Spinale spieratrofie: ziekteverloop en prognose
Als een spinale spieratrofie aanwezig is, hangt de prognose voornamelijk af van de vorm van de ziekte. Over het algemeen geldt dat hoe later de symptomen verschijnen, hoe beter de prognose. De spinale spieratrofie is niet te genezen. Met een therapie kan de levensverwachting in veel gevallen worden verlengd.
bij SMA type 1 de progressie van de ziekte kan nauwelijks worden voorkomen. Kinderen met Type 1 Spinal Muscular Atrophy hebben een levensverwachting van ongeveer twee tot vijf jaar. Zelfs met een therapie kan dit nauwelijks worden verlengd. Getroffen kinderen leren meestal niet zitten, staan of praten. Je zult nooit zelfstandig kunnen worden of alleen wonen. De kwaliteit van leven is ernstig beperkt. De meest voorkomende doodsoorzaak bij SMA type 1 is de dood door ademhalingsfalen, meestal binnen het eerste levensjaar.
bij SMA type 2 de prognose is een beetje beter. Met tijdige therapie kan spinale spieratrofie worden vertraagd. Onafhankelijk hardlopen is meestal niet mogelijk. Getroffen kinderen kunnen meestal alleen zitten. Sommigen leren ook spreken. De levensverwachting is in sommige gevallen ongeveer tien tot twintig jaar, maar het kan ook worden verlengd met een therapie.

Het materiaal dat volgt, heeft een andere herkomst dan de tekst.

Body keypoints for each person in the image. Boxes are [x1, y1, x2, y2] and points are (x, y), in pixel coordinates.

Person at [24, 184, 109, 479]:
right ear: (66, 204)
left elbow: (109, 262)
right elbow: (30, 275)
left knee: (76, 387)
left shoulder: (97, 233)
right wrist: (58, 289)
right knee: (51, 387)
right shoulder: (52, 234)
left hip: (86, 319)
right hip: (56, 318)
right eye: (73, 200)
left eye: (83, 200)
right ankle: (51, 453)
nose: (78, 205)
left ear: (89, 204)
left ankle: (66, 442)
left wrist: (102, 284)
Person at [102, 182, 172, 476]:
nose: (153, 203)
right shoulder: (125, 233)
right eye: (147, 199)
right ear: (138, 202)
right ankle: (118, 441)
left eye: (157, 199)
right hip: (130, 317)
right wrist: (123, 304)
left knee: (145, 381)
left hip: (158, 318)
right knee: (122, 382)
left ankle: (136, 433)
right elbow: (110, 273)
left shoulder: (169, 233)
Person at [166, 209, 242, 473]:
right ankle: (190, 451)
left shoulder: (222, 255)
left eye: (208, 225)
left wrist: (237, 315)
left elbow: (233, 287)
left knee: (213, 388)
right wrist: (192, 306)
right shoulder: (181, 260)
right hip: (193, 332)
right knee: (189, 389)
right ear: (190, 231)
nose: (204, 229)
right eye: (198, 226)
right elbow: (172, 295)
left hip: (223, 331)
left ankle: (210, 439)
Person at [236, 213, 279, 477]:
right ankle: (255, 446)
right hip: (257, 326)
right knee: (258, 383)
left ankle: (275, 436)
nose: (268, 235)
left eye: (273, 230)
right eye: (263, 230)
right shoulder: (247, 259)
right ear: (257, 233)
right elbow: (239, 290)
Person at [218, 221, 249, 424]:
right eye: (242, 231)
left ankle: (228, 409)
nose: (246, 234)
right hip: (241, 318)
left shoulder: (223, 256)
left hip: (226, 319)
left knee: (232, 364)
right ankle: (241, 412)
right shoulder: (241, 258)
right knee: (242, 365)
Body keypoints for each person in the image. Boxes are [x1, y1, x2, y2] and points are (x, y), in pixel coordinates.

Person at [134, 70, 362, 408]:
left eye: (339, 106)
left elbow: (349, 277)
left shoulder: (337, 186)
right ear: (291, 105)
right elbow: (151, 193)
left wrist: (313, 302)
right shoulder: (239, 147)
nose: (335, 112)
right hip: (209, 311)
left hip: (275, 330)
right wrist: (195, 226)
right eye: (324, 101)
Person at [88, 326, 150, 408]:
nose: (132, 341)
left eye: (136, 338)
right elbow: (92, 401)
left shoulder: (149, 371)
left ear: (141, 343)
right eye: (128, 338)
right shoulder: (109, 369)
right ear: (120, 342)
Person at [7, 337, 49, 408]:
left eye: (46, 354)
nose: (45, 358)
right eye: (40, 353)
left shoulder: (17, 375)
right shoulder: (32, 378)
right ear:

bij SMA Type3 de prognose is het beste. Nogmaals, de prognose is beter hoe later de eerste symptomen verschijnen. Als spinale spieratrofie van type 3 merkbaar wordt in de kindertijd, zijn de fysieke prestaties meestal ernstig beperkt. Hardlopen is meestal mogelijk, maar sporten niet. Als de eerste symptomen pas op volwassen leeftijd verschijnen, is sport mogelijk. Pas in de loop van enkele jaren, een geleidelijke achteruitgang van de prestaties. Op oudere leeftijd kan een rolstoel of zelfs permanente zorg nodig zijn. De levensverwachting wordt bepaald door de Spinale spieratrofie van type 3 echter nauwelijks beperkt.